▶ _Problem description_: Below is a listing; print exactly its lines from the one containing "récupérez votre cabas" down to the one containing "گیگابایت می باشد.", both inclusive, with every picture left out.

▶ _Dataset_:
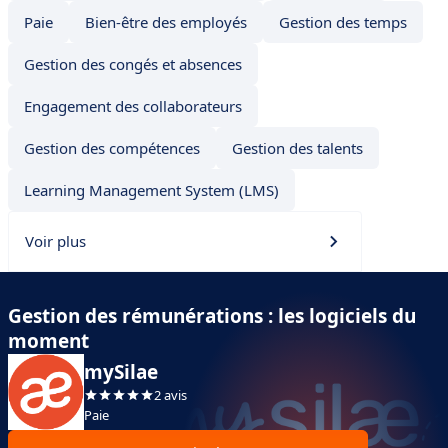
Paie
Bien-être des employés
Gestion des temps
Gestion des congés et absences
Engagement des collaborateurs
Gestion des compétences
Gestion des talents
Learning Management System (LMS)
Voir plus
Gestion des rémunérations : les logiciels du
moment
mySilae
2 avis
Paie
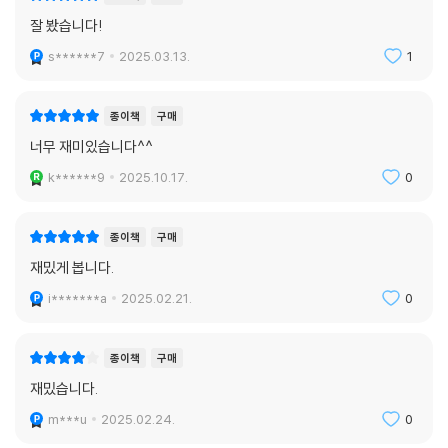
잘 봤습니다!
s******7
2025.03.13.
1
종이책
구매
너무 재미있습니다^^
k******9
2025.10.17.
0
종이책
구매
재밌게 봅니다.
i*******a
2025.02.21.
0
종이책
구매
재밌습니다.
m***u
2025.02.24.
0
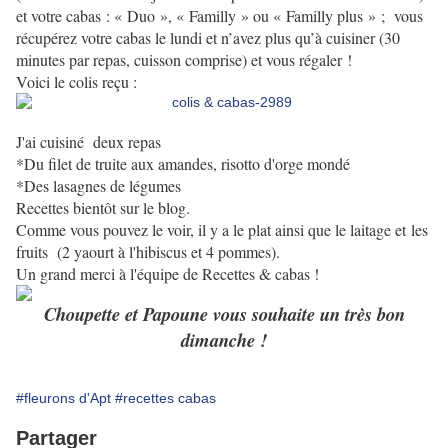
et votre cabas : « Duo », « Familly » ou « Familly plus » ; vous
récupérez votre cabas le lundi et n’avez plus qu’à cuisiner (30
minutes par repas, cuisson comprise) et vous régaler !
Voici le colis reçu :
J'ai cuisiné deux repas
*Du filet de truite aux amandes, risotto d'orge mondé
*Des lasagnes de légumes
Recettes bientôt sur le blog.
Comme vous pouvez le voir, il y a le plat ainsi que le laitage et les
fruits (2 yaourt à l'hibiscus et 4 pommes).
Un grand merci à l'équipe de Recettes & cabas !
Choupette et Papoune vous souhaite un très bon
dimanche !
#fleurons d'Apt
#recettes cabas
Partager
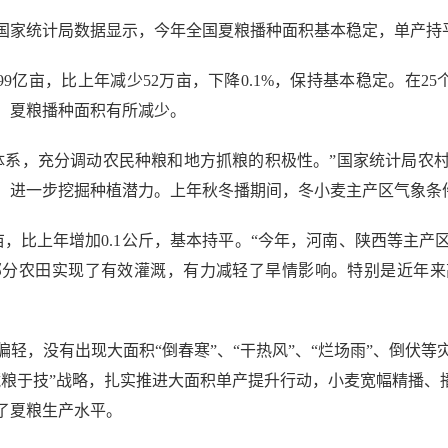
统计局数据显示，今年全国夏粮播种面积基本稳定，单产持平，夏
亿亩，比上年减少52万亩，下降0.1%，保持基本稳定。在25个
，夏粮播种面积有所减少。
系，充分调动农民种粮和地方抓粮的积极性。”国家统计局农村
，进一步挖掘种植潜力。上年秋冬播期间，冬小麦主产区气象条
亩，比上年增加0.1公斤，基本持平。“今年，河南、陕西等主
部分农田实现了有效灌溉，有力减轻了旱情影响。特别是近年来
，没有出现大面积“倒春寒”、“干热风”、“烂场雨”、倒伏等
粮于技”战略，扎实推进大面积单产提升行动，小麦宽幅精播、
了夏粮生产水平。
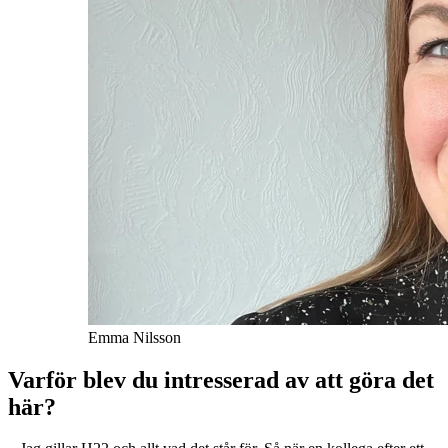
Emma Nilsson
Varför blev du intresserad av att göra det
här?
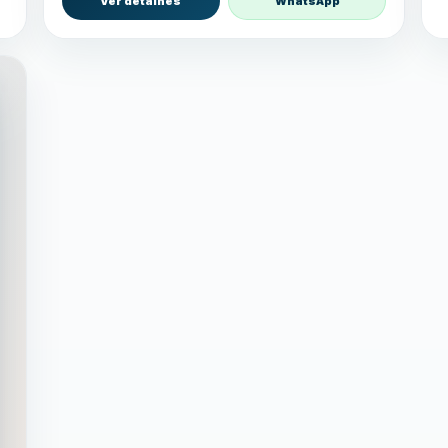
Ver detalhes
WhatsApp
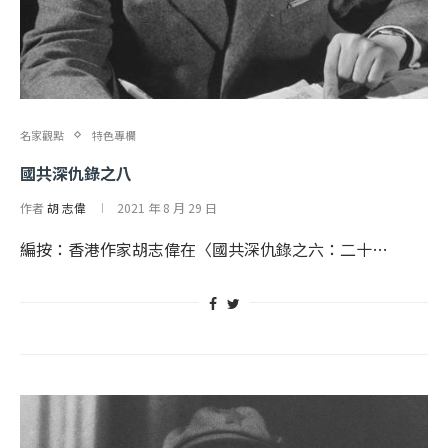
名家觀點
特色專欄
國共深仇錄之八
作者
胡 志偉
2021 年 8 月 29 日
編按：香港作家胡志偉在〈國共深仇錄之六：二十…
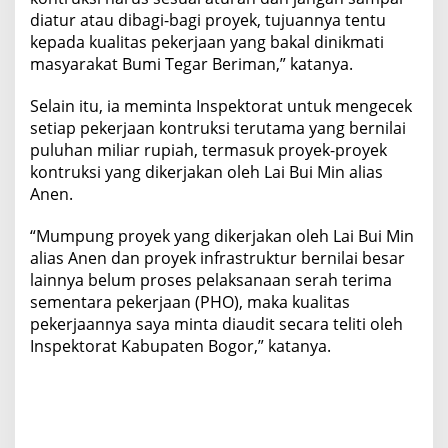
diatur atau dibagi-bagi proyek, tujuannya tentu
kepada kualitas pekerjaan yang bakal dinikmati
masyarakat Bumi Tegar Beriman,” katanya.
Selain itu, ia meminta Inspektorat untuk mengecek
setiap pekerjaan kontruksi terutama yang bernilai
puluhan miliar rupiah, termasuk proyek-proyek
kontruksi yang dikerjakan oleh Lai Bui Min alias
Anen.
“Mumpung proyek yang dikerjakan oleh Lai Bui Min
alias Anen dan proyek infrastruktur bernilai besar
lainnya belum proses pelaksanaan serah terima
sementara pekerjaan (PHO), maka kualitas
pekerjaannya saya minta diaudit secara teliti oleh
Inspektorat Kabupaten Bogor,” katanya.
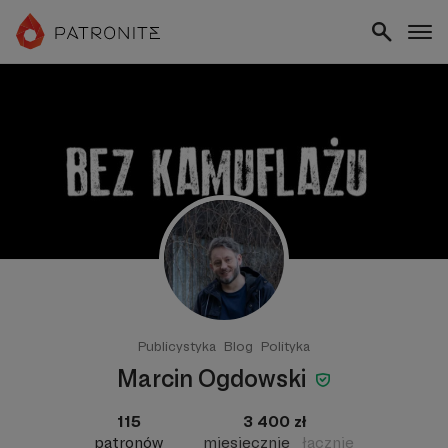
Publicystyka
Blog
Polityka
Marcin Ogdowski
115
3 400 zł
patronów
miesięcznie
łącznie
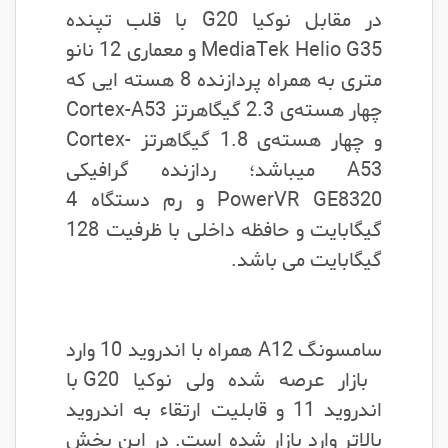
در مقابل نوکیا G20 با قلب تپنده
MediaTek Helio G35 و معماری 12 نانو
متری به همراه پردازنده 8 هسته ایی که
چهار هسته‌ی 2.3 گیگاهرتز Cortex-A53
و چهار هسته‌ی 1.8 گیگاهرتز Cortex-
A53 میباشد؛ ردازنده گرافیکی
PowerVR GE8320 و رم دستگاه 4
گیگابایت و حافظه داخلی با ظرفیت 128
گیگابایت می باشد.
سامسونگ A12 همراه با اندروید 10 وارد
بازار عرصه شده ولی نوکیا G20 با
اندروید 11 و قابلیت ارتقاء به اندروید
بالاتر وارد بازار شده است.
در این بخش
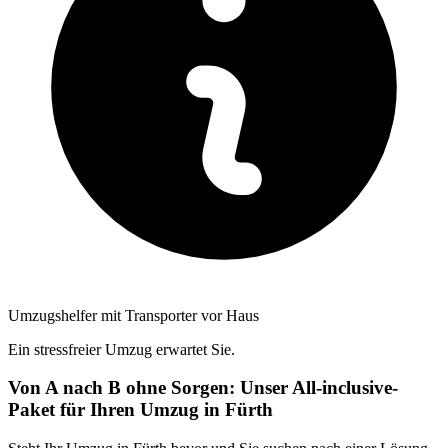
Umzugshelfer mit Transporter vor Haus
Ein stressfreier Umzug erwartet Sie.
Von A nach B ohne Sorgen: Unser All-inclusive-
Paket für Ihren Umzug in Fürth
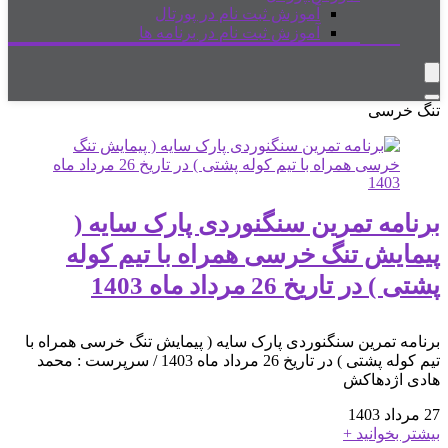
آموزش ثبت نام در پورتال
آموزش ثبت نام در برنامه ها
تنگ خرسی
برنامه تمرین سنگنوردی پارک سایه (
پیمایش تنگ خرسی همراه با تیم کوله
پشتی ) در تاریخ 26 مرداد ماه 1403
برنامه تمرین سنگنوردی پارک سایه ( پیمایش تنگ خرسی همراه با
تیم کوله پشتی ) در تاریخ 26 مرداد ماه 1403 / سرپرست : محمد
هادی اژدهاکش
27 مرداد 1403
بیشتر بخوانید +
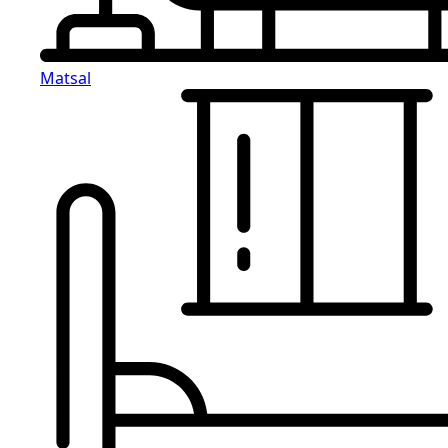
Matsal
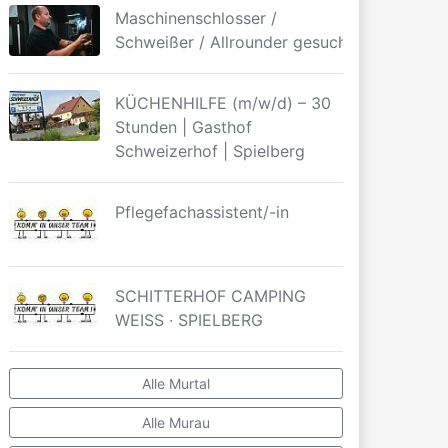
Maschinenschlosser /
Schweißer / Allrounder gesucht
KÜCHENHILFE (m/w/d) – 30
Stunden | Gasthof
Schweizerhof | Spielberg
Pflegefachassistent/-in
SCHITTERHOF CAMPING
WEISS · SPIELBERG
Alle Murtal
Alle Murau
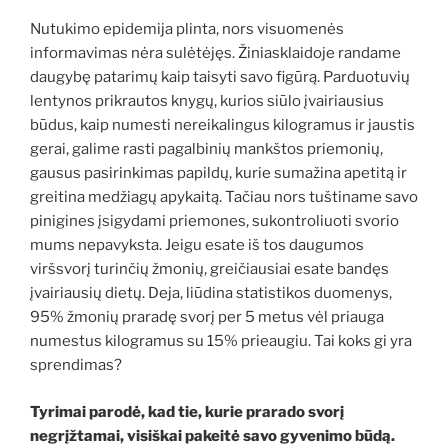
Nutukimo epidemija plinta, nors visuomenės
informavimas nėra sulėtėjęs. Žiniasklaidoje randame
daugybę patarimų kaip taisyti savo figūrą. Parduotuvių
lentynos prikrautos knygų, kurios siūlo įvairiausius
būdus, kaip numesti nereikalingus kilogramus ir jaustis
gerai, galime rasti pagalbinių mankštos priemonių,
gausus pasirinkimas papildų, kurie sumažina apetitą ir
greitina medžiagų apykaitą. Tačiau nors tuštiname savo
pinigines įsigydami priemones, sukontroliuoti svorio
mums nepavyksta. Jeigu esate iš tos daugumos
viršsvorį turinčių žmonių, greičiausiai esate bandęs
įvairiausių dietų. Deja, liūdina statistikos duomenys,
95% žmonių praradę svorį per 5 metus vėl priauga
numestus kilogramus su 15% prieaugiu. Tai koks gi yra
sprendimas?
Tyrimai parodė, kad tie, kurie prarado svorį
negrįžtamai, visiškai pakeitė savo gyvenimo būdą.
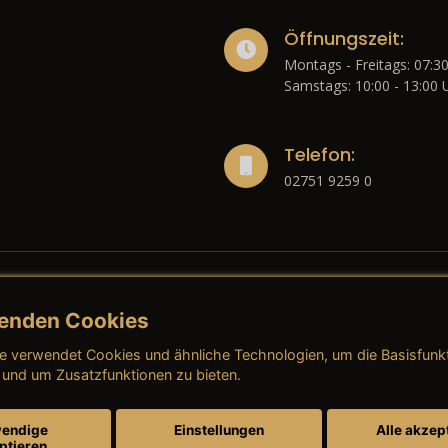
Öffnungszeit:
Montags - Freitags: 07:30
Samstags: 10:00 - 13:00 
Telefon:
02751 9259 0
enden Cookies
liches
e verwendet Cookies und ähnliche Technologien, um die Basisfunk
ressum
→ AGB (Neuwagen)
→ 
 und um Zusatzfunktionen zu bieten.
nschutzerklärung
→ AGB (Gebrauchtwagen)
→ 
endige
Einstellungen
Alle akzep
ptieren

▶ _Finished task_:
récupérez votre cabas le lundi et n’avez plus qu’à cuisiner (30
minutes par repas, cuisson comprise) et vous régaler !
Voici le colis reçu :
J'ai cuisiné deux repas
*Du filet de truite aux amandes, risotto d'orge mondé
*Des lasagnes de légumes
Recettes bientôt sur le blog.
Comme vous pouvez le voir, il y a le plat ainsi que le laitage et les
fruits (2 yaourt à l'hibiscus et 4 pommes).
Un grand merci à l'équipe de Recettes & cabas !
Choupette et Papoune vous souhaite un très bon
dimanche !
#fleurons d'Apt
#recettes cabas
Partager
统计局数据显示，今年全国夏粮播种面积基本稳定，单产持平，夏
亿亩，比上年减少52万亩，下降0.1%，保持基本稳定。在25个
，夏粮播种面积有所减少。
系，充分调动农民种粮和地方抓粮的积极性。”国家统计局农村
，进一步挖掘种植潜力。上年秋冬播期间，冬小麦主产区气象条
亩，比上年增加0.1公斤，基本持平。“今年，河南、陕西等主
部分农田实现了有效灌溉，有力减轻了旱情影响。特别是近年来
，没有出现大面积“倒春寒”、“干热风”、“烂场雨”、倒伏等
粮于技”战略，扎实推进大面积单产提升行动，小麦宽幅精播、
了夏粮生产水平。
Emma Nilsson
Varför blev du intresserad av att göra det
här?
Ver detalhes
WhatsApp
名家觀點
特色專欄
國共深仇錄之八
作者
胡 志偉
2021 年 8 月 29 日
編按：香港作家胡志偉在〈國共深仇錄之六：二十…
diatur atau dibagi-bagi proyek, tujuannya tentu
kepada kualitas pekerjaan yang bakal dinikmati
masyarakat Bumi Tegar Beriman,” katanya.
Selain itu, ia meminta Inspektorat untuk mengecek
setiap pekerjaan kontruksi terutama yang bernilai
puluhan miliar rupiah, termasuk proyek-proyek
kontruksi yang dikerjakan oleh Lai Bui Min alias
Anen.
“Mumpung proyek yang dikerjakan oleh Lai Bui Min
alias Anen dan proyek infrastruktur bernilai besar
lainnya belum proses pelaksanaan serah terima
sementara pekerjaan (PHO), maka kualitas
pekerjaannya saya minta diaudit secara teliti oleh
Inspektorat Kabupaten Bogor,” katanya.
Publicystyka
Blog
Polityka
Marcin Ogdowski
115
3 400 zł
patronów
miesięcznie
łącznie
در مقابل نوکیا G20 با قلب تپنده
MediaTek Helio G35 و معماری 12 نانو
متری به همراه پردازنده 8 هسته ایی که
چهار هسته‌ی 2.3 گیگاهرتز Cortex-A53
و چهار هسته‌ی 1.8 گیگاهرتز Cortex-
A53 میباشد؛ ردازنده گرافیکی
PowerVR GE8320 و رم دستگاه 4
گیگابایت و حافظه داخلی با ظرفیت 128
گیگابایت می باشد.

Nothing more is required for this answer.